#### WHAT NEEDS TO BE DONE:
Whenever the string "Makinesi" appears in a line below, please copy the line out.
_ _ _
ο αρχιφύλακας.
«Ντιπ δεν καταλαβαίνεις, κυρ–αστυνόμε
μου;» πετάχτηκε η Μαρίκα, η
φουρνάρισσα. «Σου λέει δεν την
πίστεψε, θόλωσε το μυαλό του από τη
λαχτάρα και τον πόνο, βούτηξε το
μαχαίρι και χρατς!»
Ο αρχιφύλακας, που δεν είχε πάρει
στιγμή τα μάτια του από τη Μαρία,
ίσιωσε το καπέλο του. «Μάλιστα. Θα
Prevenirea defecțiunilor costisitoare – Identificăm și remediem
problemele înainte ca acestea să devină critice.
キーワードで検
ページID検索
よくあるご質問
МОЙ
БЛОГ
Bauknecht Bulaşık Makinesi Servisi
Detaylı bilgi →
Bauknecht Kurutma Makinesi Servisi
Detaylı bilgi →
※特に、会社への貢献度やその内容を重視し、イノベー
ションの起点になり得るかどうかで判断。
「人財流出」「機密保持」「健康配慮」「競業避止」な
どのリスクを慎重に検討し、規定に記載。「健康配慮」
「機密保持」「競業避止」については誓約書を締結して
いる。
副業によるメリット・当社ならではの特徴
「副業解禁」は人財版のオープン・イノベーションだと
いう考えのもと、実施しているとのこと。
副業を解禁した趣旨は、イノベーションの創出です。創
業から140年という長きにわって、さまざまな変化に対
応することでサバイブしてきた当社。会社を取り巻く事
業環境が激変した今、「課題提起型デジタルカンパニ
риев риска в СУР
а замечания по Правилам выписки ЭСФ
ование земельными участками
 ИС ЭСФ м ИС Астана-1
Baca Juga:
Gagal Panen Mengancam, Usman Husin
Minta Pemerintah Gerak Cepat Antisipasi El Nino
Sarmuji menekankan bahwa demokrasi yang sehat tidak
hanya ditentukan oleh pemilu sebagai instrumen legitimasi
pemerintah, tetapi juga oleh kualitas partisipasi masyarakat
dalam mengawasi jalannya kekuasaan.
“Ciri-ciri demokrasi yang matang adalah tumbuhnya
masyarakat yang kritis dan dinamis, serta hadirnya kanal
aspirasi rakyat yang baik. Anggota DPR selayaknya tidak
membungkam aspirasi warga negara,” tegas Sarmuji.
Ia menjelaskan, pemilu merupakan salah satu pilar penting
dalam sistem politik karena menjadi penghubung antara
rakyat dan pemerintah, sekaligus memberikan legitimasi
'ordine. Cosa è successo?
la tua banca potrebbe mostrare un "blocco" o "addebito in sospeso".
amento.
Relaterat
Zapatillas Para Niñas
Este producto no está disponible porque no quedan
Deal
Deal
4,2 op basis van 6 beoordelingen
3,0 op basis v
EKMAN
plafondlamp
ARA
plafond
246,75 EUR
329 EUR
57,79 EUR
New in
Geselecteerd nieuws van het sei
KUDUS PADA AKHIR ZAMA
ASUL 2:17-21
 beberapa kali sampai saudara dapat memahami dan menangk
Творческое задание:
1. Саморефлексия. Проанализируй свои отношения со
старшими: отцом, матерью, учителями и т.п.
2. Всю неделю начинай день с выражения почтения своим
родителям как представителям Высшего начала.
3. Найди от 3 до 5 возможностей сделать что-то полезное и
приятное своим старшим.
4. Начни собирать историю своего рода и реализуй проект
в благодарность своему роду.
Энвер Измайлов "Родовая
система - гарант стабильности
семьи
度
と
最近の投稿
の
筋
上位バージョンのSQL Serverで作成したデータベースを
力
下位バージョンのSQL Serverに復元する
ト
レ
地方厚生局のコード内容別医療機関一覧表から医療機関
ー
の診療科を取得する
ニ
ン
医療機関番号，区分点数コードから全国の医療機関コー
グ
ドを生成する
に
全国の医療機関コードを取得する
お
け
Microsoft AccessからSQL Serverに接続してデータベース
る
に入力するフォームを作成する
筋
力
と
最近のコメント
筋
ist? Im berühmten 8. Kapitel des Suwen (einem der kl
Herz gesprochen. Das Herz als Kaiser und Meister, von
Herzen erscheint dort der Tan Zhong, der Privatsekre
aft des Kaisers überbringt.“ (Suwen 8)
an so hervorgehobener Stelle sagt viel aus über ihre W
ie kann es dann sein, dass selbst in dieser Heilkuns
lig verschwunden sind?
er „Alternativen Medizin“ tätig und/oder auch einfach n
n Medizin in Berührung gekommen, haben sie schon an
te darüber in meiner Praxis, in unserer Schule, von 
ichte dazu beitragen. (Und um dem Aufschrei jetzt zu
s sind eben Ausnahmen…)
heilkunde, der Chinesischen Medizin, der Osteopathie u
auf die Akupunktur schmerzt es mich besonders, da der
_ _ _
#### SOLUTION:
Bauknecht Bulaşık Makinesi Servisi
Bauknecht Kurutma Makinesi Servisi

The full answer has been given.